Begin at the line containing "第二十九条 单位应当按照有关规定定期对灭火器进行" and copy each line exactly through the end of the records, leaving out what comes before.

Extracted records START

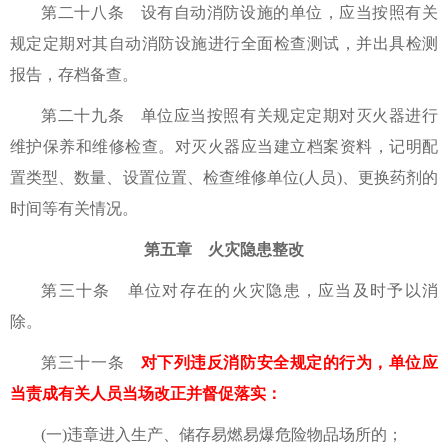
第二十八条 设有自动消防设施的单位，应当按照有关
规定定期对其自动消防设施进行全面检查测试，并出具检测
报告，存档备查。
第二十九条 单位应当按照有关规定定期对灭火器进行
维护保养和维修检查。对灭火器应当建立档案资料，记明配
置类型、数量、设置位置、检查维修单位(人员)、更换药剂的
时间等有关情况。
第五章 火灾隐患整改
第三十条 单位对存在的火灾隐患，应当及时予以消
除。
第三十一条
对下列违反消防安全规定的行为，单位应
当责成有关人员当场改正并督促落实：
(一)违章进入生产、储存易燃易爆危险物品场所的；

Extracted records END

— Response below —
第二十九条 单位应当按照有关规定定期对灭火器进行
维护保养和维修检查。对灭火器应当建立档案资料，记明配
置类型、数量、设置位置、检查维修单位(人员)、更换药剂的
时间等有关情况。
第五章 火灾隐患整改
第三十条 单位对存在的火灾隐患，应当及时予以消
除。
第三十一条
对下列违反消防安全规定的行为，单位应
当责成有关人员当场改正并督促落实：
(一)违章进入生产、储存易燃易爆危险物品场所的；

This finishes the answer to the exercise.